Higginson remained sharp, picking up on Jeremy’s sarcasm. “See here, Mr. Wakely, you must have some allegiance to your old parish. The parish that molded you.”

“My allegiance is to Reverend Increase Mather, sir.” Whenever dealing with theologians, Jeremy felt as if walking a tightrope. It was a struggle to keep one foot in the real world without insulting such men. Does this old minister really believe that I owe Salem Village a thing? How he wished that Increase hadn’t abandoned him to these two—one officious, the other in his dotage. Among church and statesmen, Increase Mather alone was the exception—as practical as he was intelligent. His son, Cotton, was an empty shadow of his father.

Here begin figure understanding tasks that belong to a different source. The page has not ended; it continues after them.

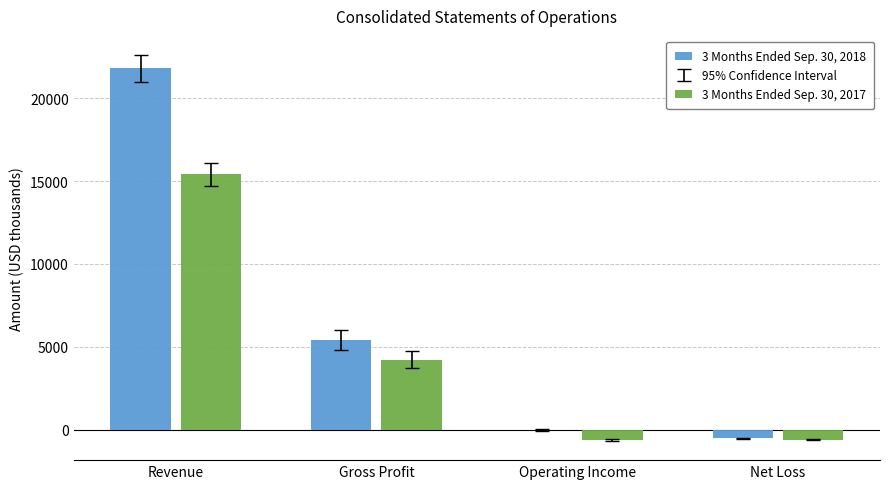

What is the maximum value shown in the chart?

21801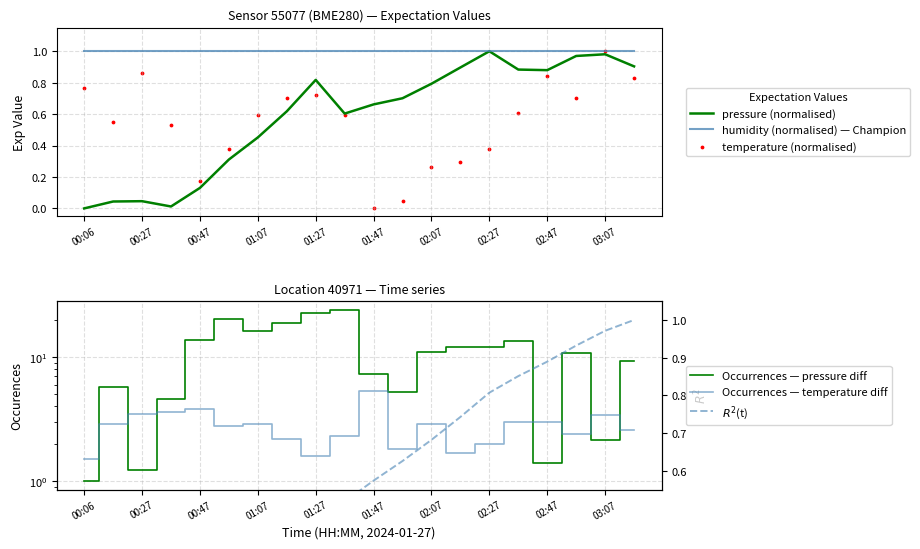

What is the total value across all series at 02:47?

8.0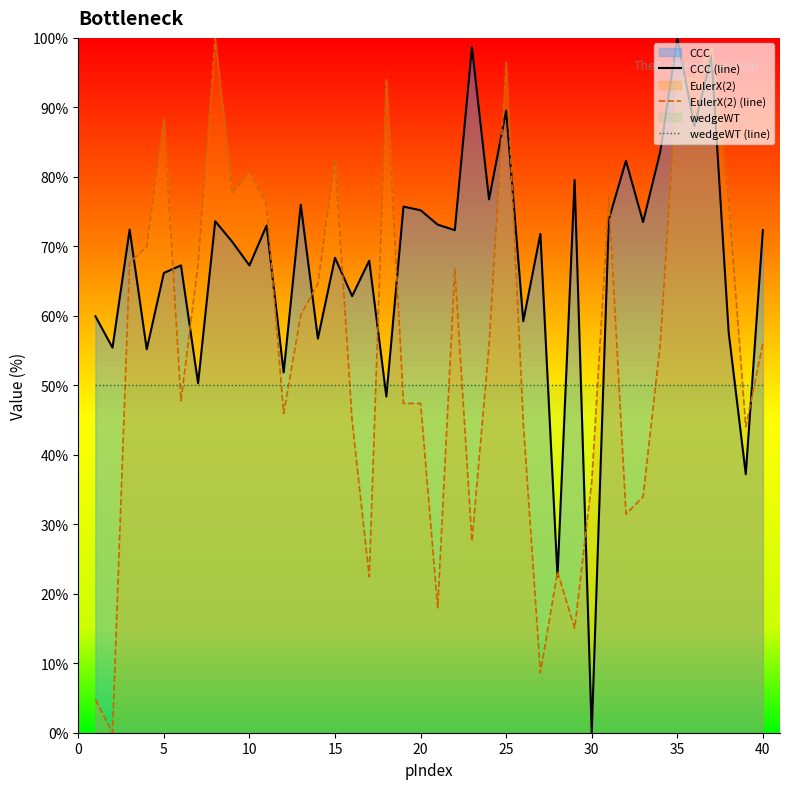

List the series in order of their overall mean, lowest first.

wedgeWT (line), EulerX(2) (line), CCC (line)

But the covenant tonight was with these two—Higginson and Cotton Mather as Increase was gone—almost as if he’d planned it. Such poor timing, to be away now—two days under sail, months before he might return.

Higginson took Jeremy aside, a palsied hand on his shoulder. “You do understand that the parsonage, even the meetinghouse, and everything on the grounds Parris claims as his.”

“Deeded over to him by his congregation so I’ve read.”

“An unlawful contract!” shouted the old man who fell into a coughing jag. “And being enforced by his deacons.”

Mather added from where he stood, “Even claims the parish apple orchard!”

Higginson seconded this with a pounding cane to the floor. “Yet those lands and buildings rightfully belong to Salem Town Parish!”

Jeremy squinted at this. “Your parish, sir?”

“Created as an offshoot of the main parish, yes!”

Jeremiah nodded appreciatively. “Then any such dealings rightfully go through your council of elders and deacons?”

“Yes, Jeremiah, before you were born that parish village home and meetinghouse was built to create a convenient place of worship for those living in the village.”

It never gave me or mine any comfort, he thought.

“Especially during particularly rough winters,” added Higginson.

Cotton Mather erupted with, “And now they’ve given it—lock, stock, and barrel—to this man Parris!”